Miller said the fund’s limited resources were exhausted in less than 72 hours after the January water crisis, and argued that the city’s high renter share and rising evictions require stronger local emergency housing supports.

"I am Casey Miller, a resident and runner in the Seventh District and a member of New Virginia Majority," Miller said. "After the water crisis events that transpired in January, some of the Family Crisis Fund was opened to impacted residents. Those funds were quickly claimed in less than 72 hours." Miller told council the speed of claims showed how urgently the fund needs more stable funding.

Miller noted broader housing pressures in Richmond, saying renters make up a majority of city residents and that the city recorded a high eviction rate last year. She described personal observations of neighbors struggling to cover small monthly expenses and recounted a loss of a friend she connected to rising rents and interrupted access to medication.

Miller said: "I'm haunted in knowing that just a hundred and $13 a month in funding is what could have saved their life." She tied the need for local emergency funding to broader trends, noting pressures from federal funding changes and aging infrastructure.

Council did not take formal action tied to Miller’s remarks during the meeting.
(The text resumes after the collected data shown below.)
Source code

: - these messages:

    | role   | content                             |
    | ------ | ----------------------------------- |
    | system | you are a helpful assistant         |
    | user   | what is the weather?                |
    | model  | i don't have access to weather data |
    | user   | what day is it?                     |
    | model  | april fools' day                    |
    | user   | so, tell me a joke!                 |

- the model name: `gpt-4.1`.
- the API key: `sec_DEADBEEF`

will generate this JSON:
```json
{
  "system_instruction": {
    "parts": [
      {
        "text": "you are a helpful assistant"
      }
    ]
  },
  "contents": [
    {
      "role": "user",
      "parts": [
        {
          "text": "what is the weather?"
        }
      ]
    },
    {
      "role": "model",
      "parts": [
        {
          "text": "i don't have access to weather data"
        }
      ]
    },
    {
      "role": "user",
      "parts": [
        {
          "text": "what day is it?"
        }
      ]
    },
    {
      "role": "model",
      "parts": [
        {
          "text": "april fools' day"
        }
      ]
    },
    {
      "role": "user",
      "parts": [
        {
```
Her comments were part of the public comment period; no council motion or vote related to a change in the Family Crisis Fund was recorded in the public proceedings on the transcript excerpt.

Miller asked council to treat the issue with urgency and to secure funding now to prevent avoidable housing losses as federal emergency supports and infrastructure stressors change.

For follow-up, the transcript shows Miller spoke during the public comment portion and no staff or council report providing a budget response was recorded immediately after the comment period.